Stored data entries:
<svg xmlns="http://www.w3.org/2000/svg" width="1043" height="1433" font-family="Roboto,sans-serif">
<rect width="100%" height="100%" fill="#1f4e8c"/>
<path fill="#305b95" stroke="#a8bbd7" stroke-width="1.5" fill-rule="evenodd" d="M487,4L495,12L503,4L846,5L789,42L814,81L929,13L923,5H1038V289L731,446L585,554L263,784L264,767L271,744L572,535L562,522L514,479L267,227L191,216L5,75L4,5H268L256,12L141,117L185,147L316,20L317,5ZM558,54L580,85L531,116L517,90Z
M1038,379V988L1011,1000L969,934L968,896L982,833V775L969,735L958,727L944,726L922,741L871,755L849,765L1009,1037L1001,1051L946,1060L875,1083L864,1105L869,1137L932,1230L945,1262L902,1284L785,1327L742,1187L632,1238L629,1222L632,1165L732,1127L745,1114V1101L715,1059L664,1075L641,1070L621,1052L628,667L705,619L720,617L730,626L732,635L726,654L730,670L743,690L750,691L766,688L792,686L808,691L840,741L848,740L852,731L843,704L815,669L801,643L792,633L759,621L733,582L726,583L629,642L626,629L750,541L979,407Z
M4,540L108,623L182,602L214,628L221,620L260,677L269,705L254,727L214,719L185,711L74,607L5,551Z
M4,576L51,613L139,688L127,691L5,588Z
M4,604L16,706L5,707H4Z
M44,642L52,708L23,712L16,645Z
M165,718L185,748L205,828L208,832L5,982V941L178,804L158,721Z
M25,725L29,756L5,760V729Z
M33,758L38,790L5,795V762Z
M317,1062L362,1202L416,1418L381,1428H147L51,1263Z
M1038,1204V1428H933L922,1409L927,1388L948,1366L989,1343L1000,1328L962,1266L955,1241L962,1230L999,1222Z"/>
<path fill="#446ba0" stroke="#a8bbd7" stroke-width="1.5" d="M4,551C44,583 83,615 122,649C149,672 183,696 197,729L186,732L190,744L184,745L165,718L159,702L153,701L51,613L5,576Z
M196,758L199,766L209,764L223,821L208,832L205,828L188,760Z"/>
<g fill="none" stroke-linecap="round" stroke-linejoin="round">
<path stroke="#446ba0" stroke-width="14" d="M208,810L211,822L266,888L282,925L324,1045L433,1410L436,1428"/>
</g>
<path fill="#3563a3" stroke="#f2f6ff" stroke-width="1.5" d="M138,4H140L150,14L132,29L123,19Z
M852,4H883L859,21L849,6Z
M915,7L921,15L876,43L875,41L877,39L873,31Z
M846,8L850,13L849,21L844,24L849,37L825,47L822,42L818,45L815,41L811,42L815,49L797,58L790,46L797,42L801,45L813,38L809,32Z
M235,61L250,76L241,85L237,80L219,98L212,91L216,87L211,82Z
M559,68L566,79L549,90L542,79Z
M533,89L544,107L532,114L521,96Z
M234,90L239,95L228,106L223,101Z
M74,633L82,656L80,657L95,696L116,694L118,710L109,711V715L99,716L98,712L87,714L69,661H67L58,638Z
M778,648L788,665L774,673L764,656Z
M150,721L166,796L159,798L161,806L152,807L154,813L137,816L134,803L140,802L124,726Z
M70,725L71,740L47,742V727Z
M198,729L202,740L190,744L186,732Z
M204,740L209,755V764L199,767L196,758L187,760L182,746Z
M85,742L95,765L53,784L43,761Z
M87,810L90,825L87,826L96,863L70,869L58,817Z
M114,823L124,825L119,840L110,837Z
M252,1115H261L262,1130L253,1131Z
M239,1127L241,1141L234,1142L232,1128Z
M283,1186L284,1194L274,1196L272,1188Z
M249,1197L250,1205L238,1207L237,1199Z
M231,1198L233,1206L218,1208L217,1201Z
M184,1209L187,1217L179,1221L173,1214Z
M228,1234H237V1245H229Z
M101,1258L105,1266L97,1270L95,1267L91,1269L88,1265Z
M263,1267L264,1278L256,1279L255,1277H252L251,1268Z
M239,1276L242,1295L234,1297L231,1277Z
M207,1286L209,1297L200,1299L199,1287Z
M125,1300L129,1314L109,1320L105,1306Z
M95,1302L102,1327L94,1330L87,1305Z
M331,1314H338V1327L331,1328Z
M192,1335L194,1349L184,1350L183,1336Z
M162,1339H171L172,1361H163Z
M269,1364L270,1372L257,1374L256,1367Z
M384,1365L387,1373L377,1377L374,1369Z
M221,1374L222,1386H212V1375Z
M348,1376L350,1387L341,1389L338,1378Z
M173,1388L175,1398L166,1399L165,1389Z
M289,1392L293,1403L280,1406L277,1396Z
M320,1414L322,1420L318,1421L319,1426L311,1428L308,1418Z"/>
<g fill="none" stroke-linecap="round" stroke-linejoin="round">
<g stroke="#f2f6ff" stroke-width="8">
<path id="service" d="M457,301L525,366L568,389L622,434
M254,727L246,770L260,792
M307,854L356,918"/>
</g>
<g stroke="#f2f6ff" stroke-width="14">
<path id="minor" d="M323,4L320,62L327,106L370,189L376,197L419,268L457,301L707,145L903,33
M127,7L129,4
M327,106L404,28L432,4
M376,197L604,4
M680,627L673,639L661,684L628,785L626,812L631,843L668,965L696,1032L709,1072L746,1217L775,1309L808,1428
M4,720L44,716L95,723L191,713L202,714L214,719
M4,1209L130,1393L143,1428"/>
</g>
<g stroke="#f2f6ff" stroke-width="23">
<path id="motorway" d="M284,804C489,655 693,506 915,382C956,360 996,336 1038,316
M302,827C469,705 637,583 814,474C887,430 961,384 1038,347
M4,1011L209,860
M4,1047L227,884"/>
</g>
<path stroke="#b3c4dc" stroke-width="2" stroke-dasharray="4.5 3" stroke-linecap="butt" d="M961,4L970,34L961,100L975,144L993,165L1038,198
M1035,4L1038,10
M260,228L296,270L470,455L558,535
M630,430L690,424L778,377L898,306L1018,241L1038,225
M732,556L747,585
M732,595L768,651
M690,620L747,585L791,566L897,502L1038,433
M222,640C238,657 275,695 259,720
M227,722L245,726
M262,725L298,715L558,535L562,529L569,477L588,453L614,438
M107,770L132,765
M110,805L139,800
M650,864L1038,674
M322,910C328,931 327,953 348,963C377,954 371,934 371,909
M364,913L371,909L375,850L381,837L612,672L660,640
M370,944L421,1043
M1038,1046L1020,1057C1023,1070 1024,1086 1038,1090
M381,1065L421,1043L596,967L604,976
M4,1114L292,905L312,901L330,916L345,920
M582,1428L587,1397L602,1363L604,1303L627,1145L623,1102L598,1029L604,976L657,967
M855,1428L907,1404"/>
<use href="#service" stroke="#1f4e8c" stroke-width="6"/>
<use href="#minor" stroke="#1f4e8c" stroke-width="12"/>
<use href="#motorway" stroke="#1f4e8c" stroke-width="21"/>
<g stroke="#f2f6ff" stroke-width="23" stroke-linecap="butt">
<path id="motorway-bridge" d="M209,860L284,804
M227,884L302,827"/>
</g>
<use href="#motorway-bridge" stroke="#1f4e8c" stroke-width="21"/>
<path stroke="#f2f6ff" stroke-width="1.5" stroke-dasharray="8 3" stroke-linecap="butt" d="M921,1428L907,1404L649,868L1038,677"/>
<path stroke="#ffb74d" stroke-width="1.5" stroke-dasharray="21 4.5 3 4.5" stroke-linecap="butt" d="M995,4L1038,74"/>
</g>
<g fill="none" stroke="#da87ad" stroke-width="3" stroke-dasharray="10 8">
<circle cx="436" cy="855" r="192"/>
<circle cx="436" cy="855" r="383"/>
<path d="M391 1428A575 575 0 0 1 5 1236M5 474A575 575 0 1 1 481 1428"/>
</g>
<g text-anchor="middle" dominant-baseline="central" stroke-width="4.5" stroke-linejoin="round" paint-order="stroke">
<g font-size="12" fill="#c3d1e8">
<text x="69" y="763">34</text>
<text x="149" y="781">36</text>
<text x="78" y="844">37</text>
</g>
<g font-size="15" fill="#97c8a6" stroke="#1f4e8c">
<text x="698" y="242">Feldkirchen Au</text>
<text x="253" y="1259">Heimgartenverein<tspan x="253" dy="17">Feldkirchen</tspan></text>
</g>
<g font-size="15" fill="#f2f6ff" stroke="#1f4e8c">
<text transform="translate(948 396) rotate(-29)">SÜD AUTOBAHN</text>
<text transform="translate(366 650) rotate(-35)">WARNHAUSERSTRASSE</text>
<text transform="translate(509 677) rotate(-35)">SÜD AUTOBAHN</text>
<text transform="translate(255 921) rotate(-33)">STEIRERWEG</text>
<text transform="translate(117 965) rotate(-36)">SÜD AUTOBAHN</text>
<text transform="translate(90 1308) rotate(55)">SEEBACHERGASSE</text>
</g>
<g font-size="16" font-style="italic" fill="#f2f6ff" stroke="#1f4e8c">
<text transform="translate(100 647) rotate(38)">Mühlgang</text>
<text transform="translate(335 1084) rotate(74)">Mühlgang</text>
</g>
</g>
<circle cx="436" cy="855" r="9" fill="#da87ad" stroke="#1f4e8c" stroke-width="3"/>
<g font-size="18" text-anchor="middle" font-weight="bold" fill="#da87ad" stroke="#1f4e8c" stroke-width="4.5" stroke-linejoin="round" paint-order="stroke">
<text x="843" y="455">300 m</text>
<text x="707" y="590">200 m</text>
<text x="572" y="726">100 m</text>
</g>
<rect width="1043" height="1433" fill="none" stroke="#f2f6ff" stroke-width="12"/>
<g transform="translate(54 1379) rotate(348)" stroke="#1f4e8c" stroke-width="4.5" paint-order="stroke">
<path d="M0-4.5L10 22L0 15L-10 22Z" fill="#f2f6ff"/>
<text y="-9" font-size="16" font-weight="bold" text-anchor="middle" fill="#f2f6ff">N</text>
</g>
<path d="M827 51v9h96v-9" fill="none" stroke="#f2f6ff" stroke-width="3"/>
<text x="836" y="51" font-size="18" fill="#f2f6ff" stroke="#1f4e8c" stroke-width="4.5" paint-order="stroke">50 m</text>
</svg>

* * *

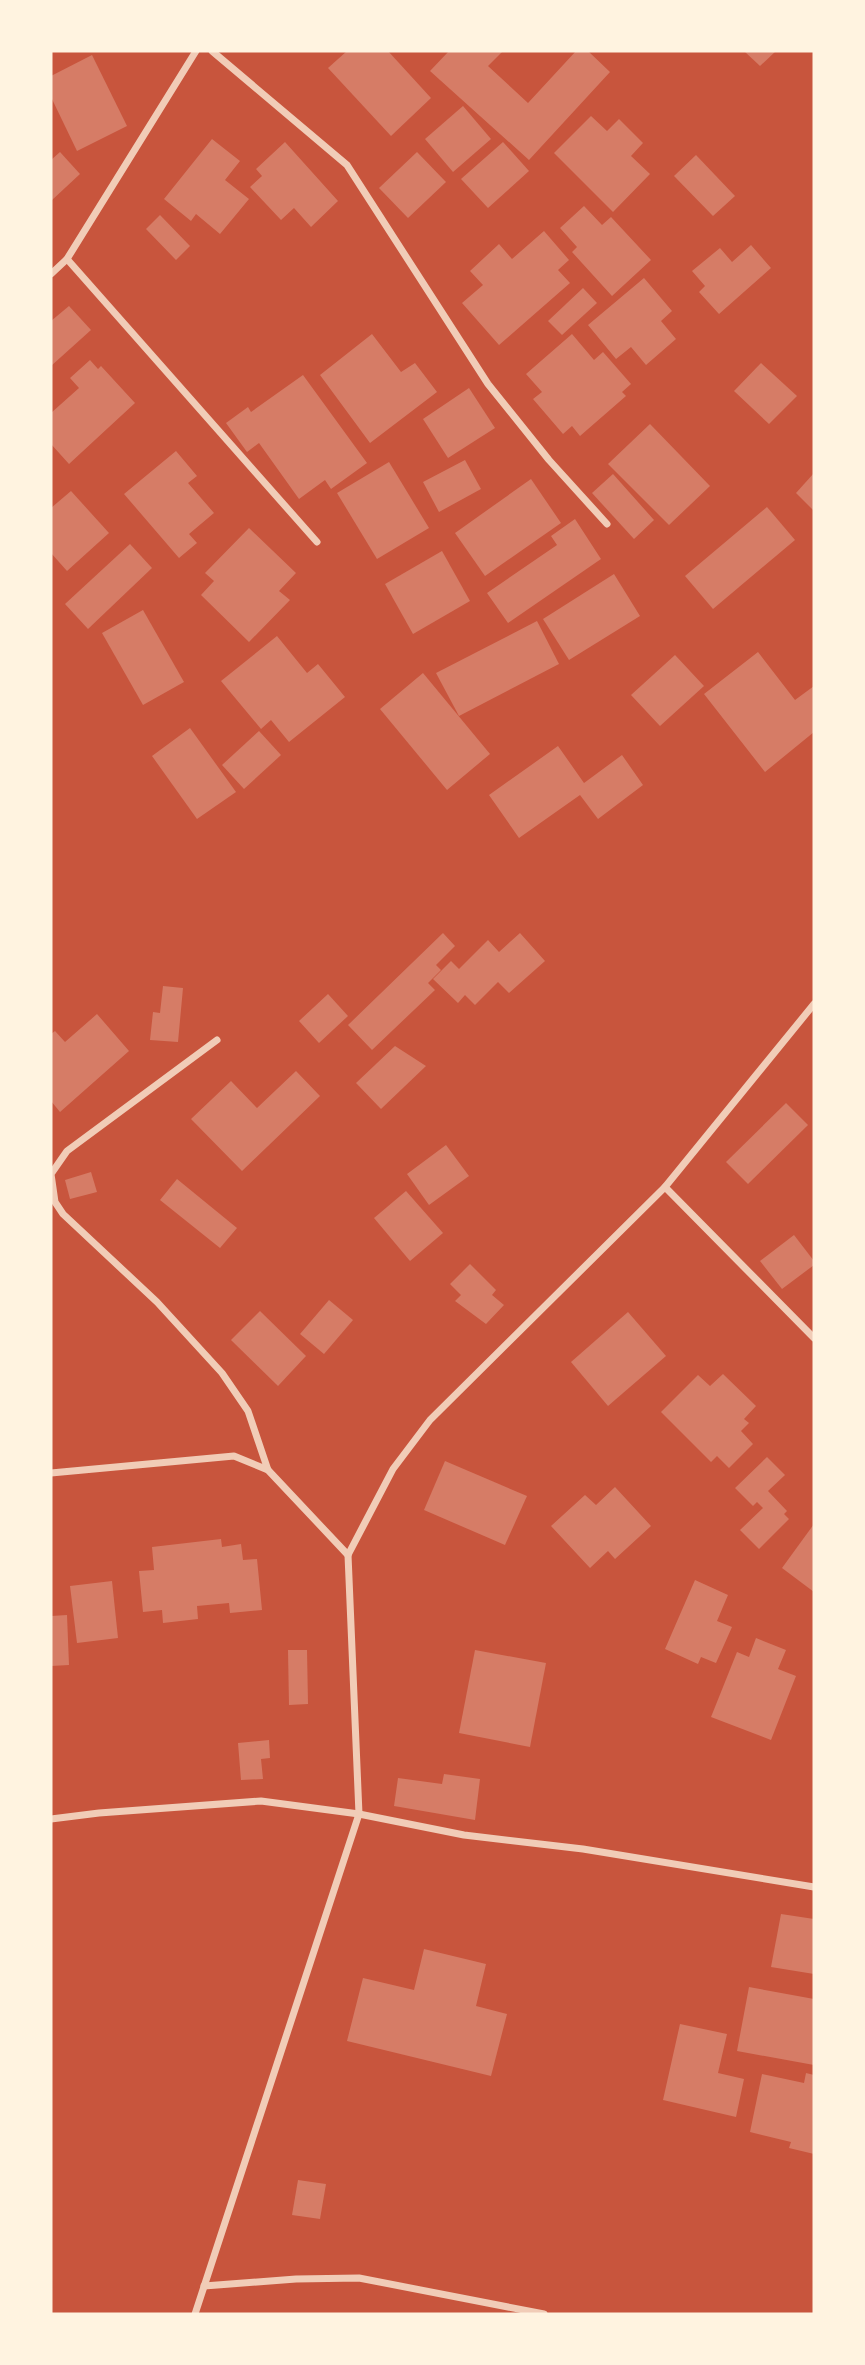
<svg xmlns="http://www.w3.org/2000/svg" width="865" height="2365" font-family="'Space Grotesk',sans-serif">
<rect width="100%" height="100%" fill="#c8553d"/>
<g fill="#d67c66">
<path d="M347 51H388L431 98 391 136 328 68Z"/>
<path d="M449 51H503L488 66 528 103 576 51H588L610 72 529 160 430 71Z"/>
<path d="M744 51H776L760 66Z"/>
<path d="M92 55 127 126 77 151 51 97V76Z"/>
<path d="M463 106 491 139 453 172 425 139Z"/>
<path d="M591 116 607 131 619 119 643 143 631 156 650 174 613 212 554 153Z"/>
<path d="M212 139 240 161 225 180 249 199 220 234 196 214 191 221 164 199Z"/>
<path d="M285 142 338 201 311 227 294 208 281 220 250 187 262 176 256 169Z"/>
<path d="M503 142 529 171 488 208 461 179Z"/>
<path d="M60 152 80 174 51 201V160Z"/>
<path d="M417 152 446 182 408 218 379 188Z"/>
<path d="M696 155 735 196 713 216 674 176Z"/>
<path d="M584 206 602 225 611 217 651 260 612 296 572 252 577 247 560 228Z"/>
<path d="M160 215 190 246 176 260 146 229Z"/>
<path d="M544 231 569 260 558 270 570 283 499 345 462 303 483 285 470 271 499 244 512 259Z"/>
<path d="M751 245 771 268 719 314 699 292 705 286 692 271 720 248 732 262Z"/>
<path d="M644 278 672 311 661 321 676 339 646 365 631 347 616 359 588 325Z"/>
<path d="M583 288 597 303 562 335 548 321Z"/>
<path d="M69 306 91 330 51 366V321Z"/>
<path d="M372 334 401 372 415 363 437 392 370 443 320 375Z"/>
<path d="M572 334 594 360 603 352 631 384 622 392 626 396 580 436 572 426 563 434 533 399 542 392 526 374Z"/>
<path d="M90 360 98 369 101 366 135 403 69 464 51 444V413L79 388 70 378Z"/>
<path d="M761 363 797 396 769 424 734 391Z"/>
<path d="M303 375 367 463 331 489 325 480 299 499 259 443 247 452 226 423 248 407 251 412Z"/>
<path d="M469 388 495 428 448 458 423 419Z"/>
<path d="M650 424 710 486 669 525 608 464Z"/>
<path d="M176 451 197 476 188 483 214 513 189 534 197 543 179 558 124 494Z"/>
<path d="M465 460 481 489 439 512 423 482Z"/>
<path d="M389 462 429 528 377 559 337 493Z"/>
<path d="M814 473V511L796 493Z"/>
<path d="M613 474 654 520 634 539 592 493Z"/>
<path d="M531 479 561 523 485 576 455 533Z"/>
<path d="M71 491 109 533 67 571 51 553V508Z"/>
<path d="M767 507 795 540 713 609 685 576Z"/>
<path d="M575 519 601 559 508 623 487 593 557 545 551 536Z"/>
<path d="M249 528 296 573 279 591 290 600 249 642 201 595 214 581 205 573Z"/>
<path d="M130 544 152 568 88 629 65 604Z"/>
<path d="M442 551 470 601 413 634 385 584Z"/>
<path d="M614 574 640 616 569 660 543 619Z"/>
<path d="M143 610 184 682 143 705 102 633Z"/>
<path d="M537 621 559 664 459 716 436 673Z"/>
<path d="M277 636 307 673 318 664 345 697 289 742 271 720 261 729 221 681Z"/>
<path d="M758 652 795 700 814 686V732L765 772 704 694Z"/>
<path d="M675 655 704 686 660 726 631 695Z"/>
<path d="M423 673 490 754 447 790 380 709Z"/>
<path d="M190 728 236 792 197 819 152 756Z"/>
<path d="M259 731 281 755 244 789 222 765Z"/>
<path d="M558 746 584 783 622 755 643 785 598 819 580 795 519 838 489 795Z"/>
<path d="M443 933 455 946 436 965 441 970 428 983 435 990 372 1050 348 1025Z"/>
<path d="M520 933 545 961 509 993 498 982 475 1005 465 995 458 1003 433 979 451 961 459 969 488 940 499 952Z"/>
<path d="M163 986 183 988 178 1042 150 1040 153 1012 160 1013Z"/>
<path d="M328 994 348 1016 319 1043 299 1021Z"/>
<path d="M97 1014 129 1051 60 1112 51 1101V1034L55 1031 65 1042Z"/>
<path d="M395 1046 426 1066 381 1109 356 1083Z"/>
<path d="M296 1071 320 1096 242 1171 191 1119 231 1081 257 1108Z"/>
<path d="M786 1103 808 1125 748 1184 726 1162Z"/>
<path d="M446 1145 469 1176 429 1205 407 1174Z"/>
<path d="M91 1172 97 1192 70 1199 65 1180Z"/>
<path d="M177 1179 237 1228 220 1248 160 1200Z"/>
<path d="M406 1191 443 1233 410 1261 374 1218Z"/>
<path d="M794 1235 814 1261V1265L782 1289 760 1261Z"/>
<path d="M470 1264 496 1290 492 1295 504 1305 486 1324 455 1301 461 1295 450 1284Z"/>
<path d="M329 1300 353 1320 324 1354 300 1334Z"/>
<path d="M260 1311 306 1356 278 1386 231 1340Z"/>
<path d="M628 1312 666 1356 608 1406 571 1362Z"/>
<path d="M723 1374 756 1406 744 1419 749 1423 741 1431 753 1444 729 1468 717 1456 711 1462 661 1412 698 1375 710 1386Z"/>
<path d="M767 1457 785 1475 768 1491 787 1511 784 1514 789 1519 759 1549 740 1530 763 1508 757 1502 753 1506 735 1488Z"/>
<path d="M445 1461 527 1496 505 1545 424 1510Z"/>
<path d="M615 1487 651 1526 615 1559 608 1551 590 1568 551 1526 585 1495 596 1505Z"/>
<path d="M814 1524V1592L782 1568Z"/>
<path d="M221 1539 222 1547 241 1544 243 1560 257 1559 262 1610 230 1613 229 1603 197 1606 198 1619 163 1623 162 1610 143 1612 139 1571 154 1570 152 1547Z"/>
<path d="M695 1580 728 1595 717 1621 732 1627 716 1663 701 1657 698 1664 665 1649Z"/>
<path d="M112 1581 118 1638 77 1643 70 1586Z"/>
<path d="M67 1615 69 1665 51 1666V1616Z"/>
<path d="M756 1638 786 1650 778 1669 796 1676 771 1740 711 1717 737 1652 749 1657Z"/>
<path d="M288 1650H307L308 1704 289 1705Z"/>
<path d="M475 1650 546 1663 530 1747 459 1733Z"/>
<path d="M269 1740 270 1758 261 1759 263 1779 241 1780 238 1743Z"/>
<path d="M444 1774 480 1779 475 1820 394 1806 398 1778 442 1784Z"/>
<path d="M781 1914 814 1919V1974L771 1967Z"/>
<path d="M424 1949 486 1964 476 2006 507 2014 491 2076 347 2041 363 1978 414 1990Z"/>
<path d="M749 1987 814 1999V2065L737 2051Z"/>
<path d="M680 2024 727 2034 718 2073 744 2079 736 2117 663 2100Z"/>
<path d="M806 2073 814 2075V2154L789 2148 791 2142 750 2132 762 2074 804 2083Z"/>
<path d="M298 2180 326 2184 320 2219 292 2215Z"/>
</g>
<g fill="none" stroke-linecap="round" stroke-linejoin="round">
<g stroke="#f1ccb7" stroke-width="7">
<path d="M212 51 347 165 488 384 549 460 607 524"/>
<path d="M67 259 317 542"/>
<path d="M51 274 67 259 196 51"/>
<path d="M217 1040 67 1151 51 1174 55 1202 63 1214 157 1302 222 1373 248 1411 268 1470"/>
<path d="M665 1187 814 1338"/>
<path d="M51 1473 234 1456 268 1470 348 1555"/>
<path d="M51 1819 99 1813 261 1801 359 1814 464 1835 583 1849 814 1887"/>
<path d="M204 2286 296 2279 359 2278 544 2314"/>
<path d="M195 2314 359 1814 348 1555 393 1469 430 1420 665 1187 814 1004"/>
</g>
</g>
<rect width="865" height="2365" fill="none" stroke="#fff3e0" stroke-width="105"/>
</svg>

» Instructions for the task
Every line above from the line with "M331,1314H338V1327L331,1328Z" to the line with "M4,720L44,716L95,723L191,713L202,714L214,719", both included, must be reproduced exactly, and no other line may appear.

» Response to the exercise
M331,1314H338V1327L331,1328Z
M192,1335L194,1349L184,1350L183,1336Z
M162,1339H171L172,1361H163Z
M269,1364L270,1372L257,1374L256,1367Z
M384,1365L387,1373L377,1377L374,1369Z
M221,1374L222,1386H212V1375Z
M348,1376L350,1387L341,1389L338,1378Z
M173,1388L175,1398L166,1399L165,1389Z
M289,1392L293,1403L280,1406L277,1396Z
M320,1414L322,1420L318,1421L319,1426L311,1428L308,1418Z"/>
<g fill="none" stroke-linecap="round" stroke-linejoin="round">
<g stroke="#f2f6ff" stroke-width="8">
<path id="service" d="M457,301L525,366L568,389L622,434
M254,727L246,770L260,792
M307,854L356,918"/>
</g>
<g stroke="#f2f6ff" stroke-width="14">
<path id="minor" d="M323,4L320,62L327,106L370,189L376,197L419,268L457,301L707,145L903,33
M127,7L129,4
M327,106L404,28L432,4
M376,197L604,4
M680,627L673,639L661,684L628,785L626,812L631,843L668,965L696,1032L709,1072L746,1217L775,1309L808,1428
M4,720L44,716L95,723L191,713L202,714L214,719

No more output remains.